In summary - Oh, the Horror, the Beauty

Nevertheless, ere long, the warm, warbling persuasiveness of the pleasant, holiday weather we came to, seemed gradually to charm him from his mood. For, as when the red-cheeked, dancing girls, April and May, trip home to the wintry, misanthropic woods; even the barest, ruggedest, most thunder-cloven old oak will at least send forth some few green sprouts, to welcome such glad-hearted visitants; so Ahab did, in the end, a little respond to the playful allurings of that girlish air. More than once did he put forth the faint blossom of a look, which, in any other man, would have soon flowered out in a smile. (Moby Dick, Herman Melville)
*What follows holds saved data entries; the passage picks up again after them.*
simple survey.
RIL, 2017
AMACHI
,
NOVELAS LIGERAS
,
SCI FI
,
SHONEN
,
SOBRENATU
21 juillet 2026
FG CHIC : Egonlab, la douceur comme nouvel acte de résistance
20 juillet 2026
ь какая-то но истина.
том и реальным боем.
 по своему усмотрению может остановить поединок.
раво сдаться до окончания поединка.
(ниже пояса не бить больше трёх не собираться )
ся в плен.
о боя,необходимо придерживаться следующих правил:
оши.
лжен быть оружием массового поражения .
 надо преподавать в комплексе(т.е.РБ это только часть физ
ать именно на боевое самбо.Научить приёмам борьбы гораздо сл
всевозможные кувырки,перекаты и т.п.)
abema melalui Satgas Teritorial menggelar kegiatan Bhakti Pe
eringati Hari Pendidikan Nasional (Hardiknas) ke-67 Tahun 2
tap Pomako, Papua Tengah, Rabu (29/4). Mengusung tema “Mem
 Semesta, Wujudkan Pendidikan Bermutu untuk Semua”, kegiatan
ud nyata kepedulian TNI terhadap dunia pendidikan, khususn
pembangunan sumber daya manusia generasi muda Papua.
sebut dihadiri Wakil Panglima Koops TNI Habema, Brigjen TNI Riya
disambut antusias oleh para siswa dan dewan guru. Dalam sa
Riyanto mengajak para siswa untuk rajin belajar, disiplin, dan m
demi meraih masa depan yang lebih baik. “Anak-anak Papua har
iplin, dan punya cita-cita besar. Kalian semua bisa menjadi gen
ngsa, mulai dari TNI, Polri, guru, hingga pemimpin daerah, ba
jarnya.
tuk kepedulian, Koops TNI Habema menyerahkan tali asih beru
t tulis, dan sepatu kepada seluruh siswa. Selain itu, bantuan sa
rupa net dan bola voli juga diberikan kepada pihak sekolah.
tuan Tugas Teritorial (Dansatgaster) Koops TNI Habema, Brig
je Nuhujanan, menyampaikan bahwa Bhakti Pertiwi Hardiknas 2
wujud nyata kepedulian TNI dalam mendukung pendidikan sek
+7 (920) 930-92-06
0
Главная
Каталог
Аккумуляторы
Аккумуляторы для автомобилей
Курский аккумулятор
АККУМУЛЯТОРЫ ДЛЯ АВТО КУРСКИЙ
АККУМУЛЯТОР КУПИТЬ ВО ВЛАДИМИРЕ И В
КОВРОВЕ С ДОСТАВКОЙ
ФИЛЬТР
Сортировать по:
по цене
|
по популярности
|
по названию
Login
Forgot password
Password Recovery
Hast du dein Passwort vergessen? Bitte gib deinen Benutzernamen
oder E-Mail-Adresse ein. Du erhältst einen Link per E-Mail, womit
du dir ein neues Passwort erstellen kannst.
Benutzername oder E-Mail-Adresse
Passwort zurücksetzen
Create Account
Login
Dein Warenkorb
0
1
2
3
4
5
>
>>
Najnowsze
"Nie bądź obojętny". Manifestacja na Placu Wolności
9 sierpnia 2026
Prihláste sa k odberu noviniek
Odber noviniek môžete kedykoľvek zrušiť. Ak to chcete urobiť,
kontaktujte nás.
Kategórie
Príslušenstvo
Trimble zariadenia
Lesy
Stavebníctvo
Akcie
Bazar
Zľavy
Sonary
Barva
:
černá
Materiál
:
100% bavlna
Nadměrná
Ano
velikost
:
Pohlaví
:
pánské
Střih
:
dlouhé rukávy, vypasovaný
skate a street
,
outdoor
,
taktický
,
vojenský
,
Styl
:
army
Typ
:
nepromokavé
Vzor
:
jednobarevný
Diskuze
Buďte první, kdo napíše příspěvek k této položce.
Afflicted by occasional terror, grime, bruises, and the crushing frustration of doldrums, the mind dwelling at the Center of this Changing Universe must work to dredge-up and process the raw materials of beauty. I am not talking about the dawns, dusks, graceful birds, shining dolphins, shooting stars, and Milky Ways; these are the commonplaces of the lazy sailor who does nothing but wake up and stay conscious. The world turns, and the ball of fusing hydrogen will come again, and again and again, along with its fawning sycophants, the refracted photons in their party clothes, and the natural world will slavishly follow Sol. No, for the sailor-who focuses eyes endlessly on the threats, the problems, the "what was that sound?" and the "what does this wind-shift intend?" - beauty must be plucked from between ripples on the sea, the attitude of a half-buried shell, the timbre of a gull's shriek, the slow gossip of mixing clouds, or the cosmic depth of a featureless sky that forces you to confront oblivion itself. What gym for this except the thing itself?